Prints

Jon Buck, Prints Cover

Link to Prints Gallery




Over time, drawing has become an increasingly important part of my practice, both as a way of investigating ideas for three-dimensional work and as a process in its own right. This has had the consequence of the two activities becoming thoroughly intermeshed. Drawing has gradually been introduced onto the surface of my sculptures as a substitute for a feature or a plastic form and my drawings have become more sculptural in their production through physical scratching into the surface of the paper and moulding of the drawn lines with abrasives.

Not all my drawings have been blueprints for physical sculptures and in recent years the process of drawing for its own sake has been a stimulus for me. I very much enjoy the opportunity to explore a contained context within which images can exist and to develop more narrative compositions that simply become clumsy and over-theatrical in three-dimensional work. However, I am also fascinated by the possibility of the sculpture surface becoming a kind of canvas for drawn designs. For example, a series of drawings entitled Mind Maze directly influenced the textured imagery in my silver sculpture Lexicon, made for the Sterling Stuff II exhibition held at Pangolin London, King’s Place in 2008.
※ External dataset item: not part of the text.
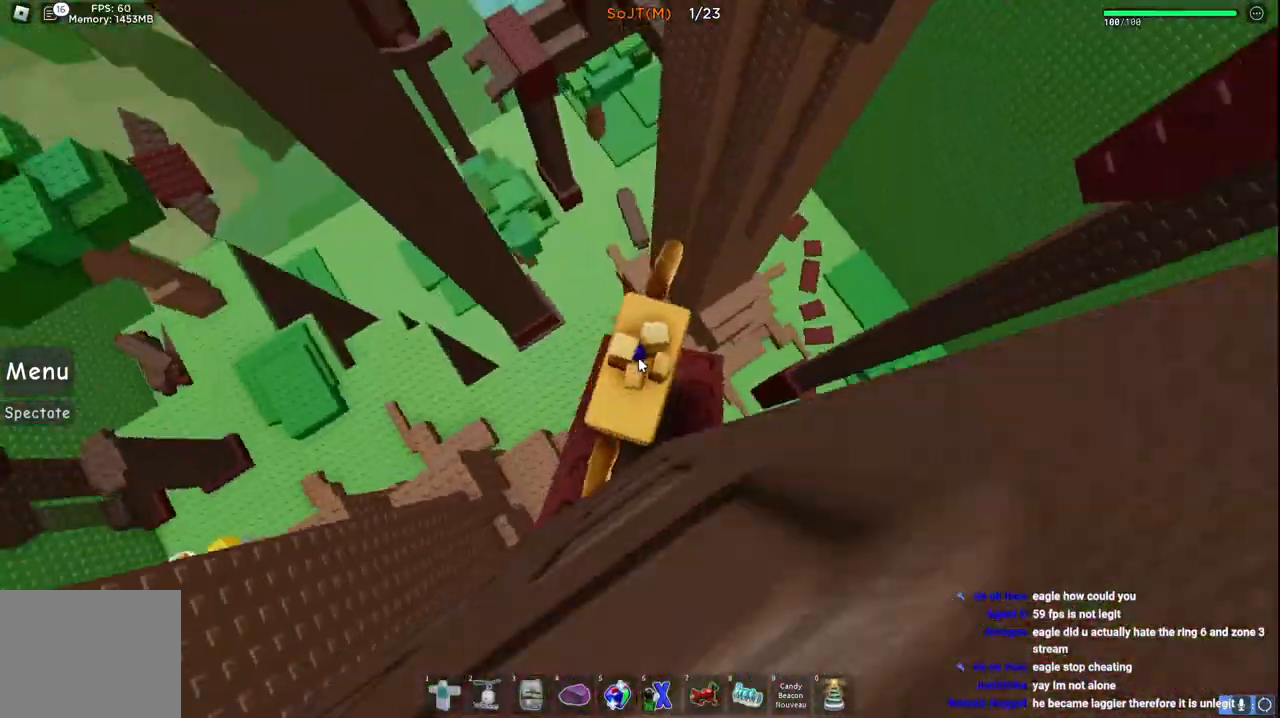
{"keys": ["shift", "w"], "events": [[83, "w", "down"], [250, "space", "down"], [417, "space", "up"], [433, "shift", "down"]]}
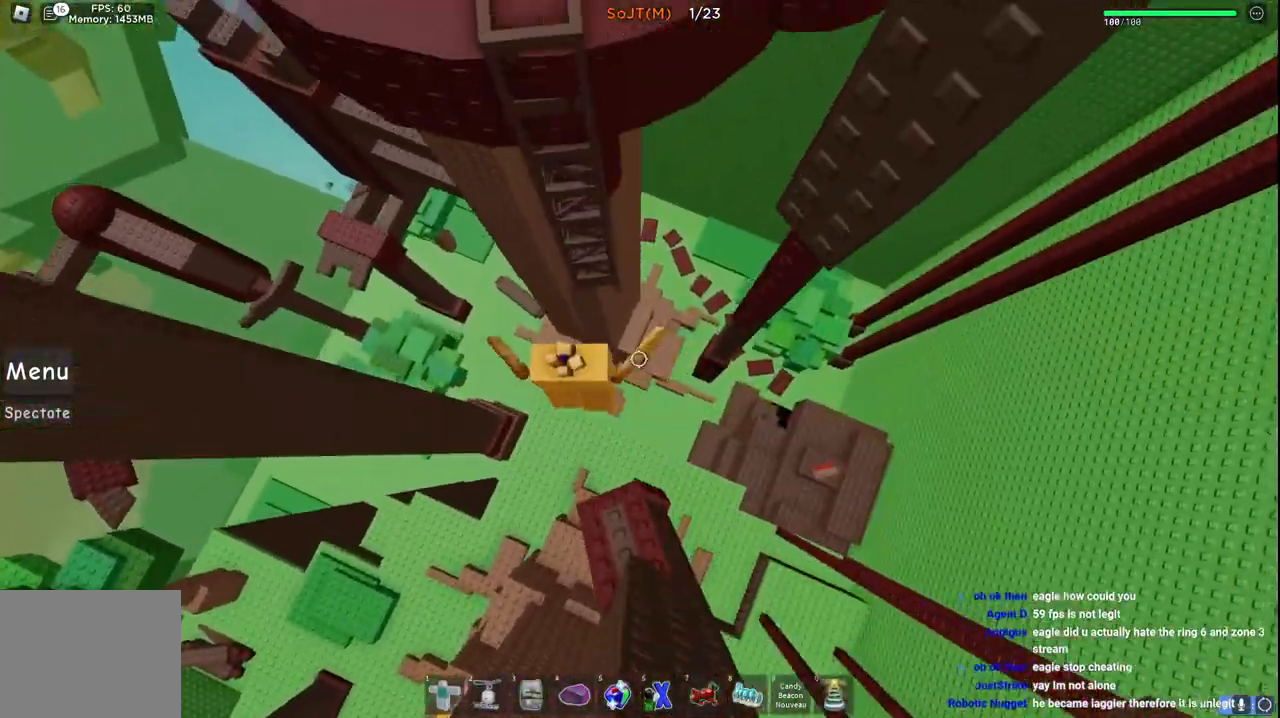
{"keys": ["w"], "events": [[50, "shift", "up"]]}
A natural evolution of reproducing images onto sculptural surfaces has been to use replicated images in two dimensions on paper. Printmaking and sculpture have always had a natural affiliation due to the similarity in their physical production. Relief printing in particular is a sculptural process in its own right. My own early monoprints use more or less the same technique employed to imprint motifs on the sculptures made with repeated patterns on their surfaces. These negative-positive combinations fascinate me and like the drawing process, my print and sculpture practices have become closely intertwined.